Of over 20 million doses administered, there have been 79 reports of suspected blood clots with low platelets up to and including March 31. Nineteen people have died as a result, three of whom were under 30 years. Cases occurred in 51 women and 28 men aged between 18 and 79 years.
Raine said 14 of the 19 fatal cases were of cerebral venous sinus thrombosis (CVST), with low platelets, and five were other kinds of thrombosis in major veins.
Wei Shen Lim, chair of the Joint Committee on Vaccine and Immunisation, said that adults aged 18-29 years who do not have an underlying health condition that puts them at higher risk from serious disease should be offered an alternative COVID-19 vaccine in preference to the Oxford/AstraZeneca vaccine, “where such an alternative vaccine is available.”
The U.K.’s medicines regulator concluded there is a “possible link between the Oxford/AstraZeneca vaccine and extremely rare, unlikely to occur blood clots,” the agency said in a statement following a televised announcement.
The MHRA said it is contacting health care professionals on how to minimize risks, as well as updating the product information. This includes only administering the jab to people of any age who are at higher risk of blood clots “if benefits from the protection from COVID-19 infection outweighs potential risks.”
Anyone who experienced cerebral or other major blood clots with low platelets after their first dose, should not have their second dose. And pregnant women should discuss with their health care professional whether the benefits of having the vaccine outweigh the risks for them, the MHRA said.
As a precaution, anyone who experiences possible symptoms, such as a new severe headache, blurred vision, confusion, chest pain or bruising, four days or more after vaccination, should quickly seek medical help.
“No effective medicine or vaccine is without risk,” said Raine, adding that “the public’s safety is always at the forefront of our minds.”
To date, the U.K. has administered over 37 million COVID-19 vaccine doses including BioNTech/Pfizer and Oxford/AstraZeneca’s jabs (31.6 million first doses and nearly 5.5 million second shots). Around three in five of the jabs given are AstraZeneca’s.
As of April 6, a total of 126,882 people had died from coronavirus in the U.K.
The MHRA’s announcement came as the European Medicines Agency concluded its latest review into blood clots and the Oxford/AstraZeneca vaccine this afternoon. It did not restrict use of the vaccine, while noting there is a “possible link” to “very rare” cases of blood clotting.

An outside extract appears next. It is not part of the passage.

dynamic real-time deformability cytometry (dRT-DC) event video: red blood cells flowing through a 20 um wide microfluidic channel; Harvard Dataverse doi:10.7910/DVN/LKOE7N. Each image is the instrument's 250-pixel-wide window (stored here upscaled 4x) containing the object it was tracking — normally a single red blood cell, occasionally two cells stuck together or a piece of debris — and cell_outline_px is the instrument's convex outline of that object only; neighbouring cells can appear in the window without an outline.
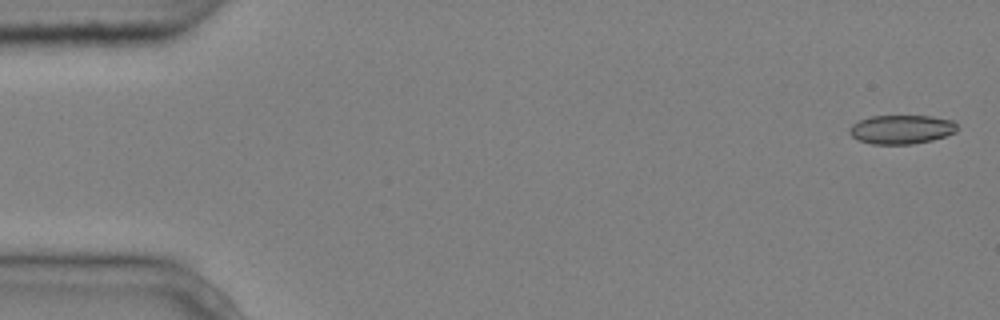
{"species": "common noctule bat (a hibernating species)", "species_latin": "Nyctalus noctula", "temperature_condition": "cold", "stored_images_in_passage": 5, "camera_frame_rate_fps": 3000, "um_per_image_px": 0.085, "animal": {"sex": "male", "body_mass_g": 20.4}, "frame": {"image": 1, "passage_image": 1, "time_ms": 0.0, "image_size_px": [1000, 320], "cell_outline_px": [[956, 132], [932, 140], [912, 144], [872, 144], [860, 140], [852, 136], [848, 132], [848, 128], [852, 124], [860, 120], [872, 116], [932, 116], [952, 120], [956, 124]], "centroid_in_image_um": [76.61, 11.0], "position_along_channel_um": 8.4, "area_um2": 18.09}}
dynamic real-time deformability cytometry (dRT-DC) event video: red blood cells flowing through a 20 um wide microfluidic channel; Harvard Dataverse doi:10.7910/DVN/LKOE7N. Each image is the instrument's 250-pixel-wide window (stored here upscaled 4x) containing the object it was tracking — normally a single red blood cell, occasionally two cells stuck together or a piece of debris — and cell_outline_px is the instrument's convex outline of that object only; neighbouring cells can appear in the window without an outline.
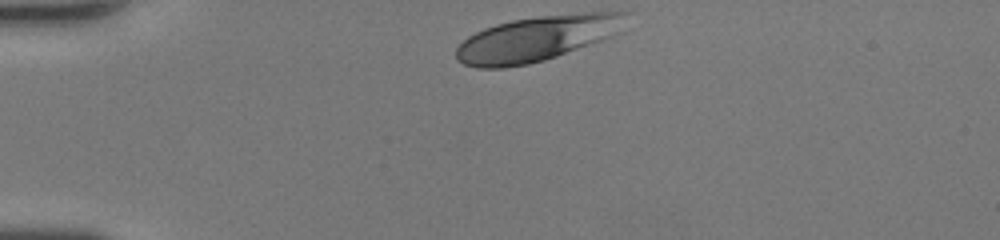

Europe has given out around 40 million doses of the vaccine. Last week, the EMA said there had been 44 cases of blood clots in the brain in the European Economic Area as of March 22. The agency concluded then that the benefits of using the vaccine outweighed the risks.
In Europe, the vaccine has been restricted to older populations in France, Germany, the Netherlands, Sweden, Iceland, North Macedonia and Finland. Denmark and Norway have suspended its use completely. Elsewhere, it has been restricted to older people in Canada, while the U.S. has not yet approved the vaccine for use.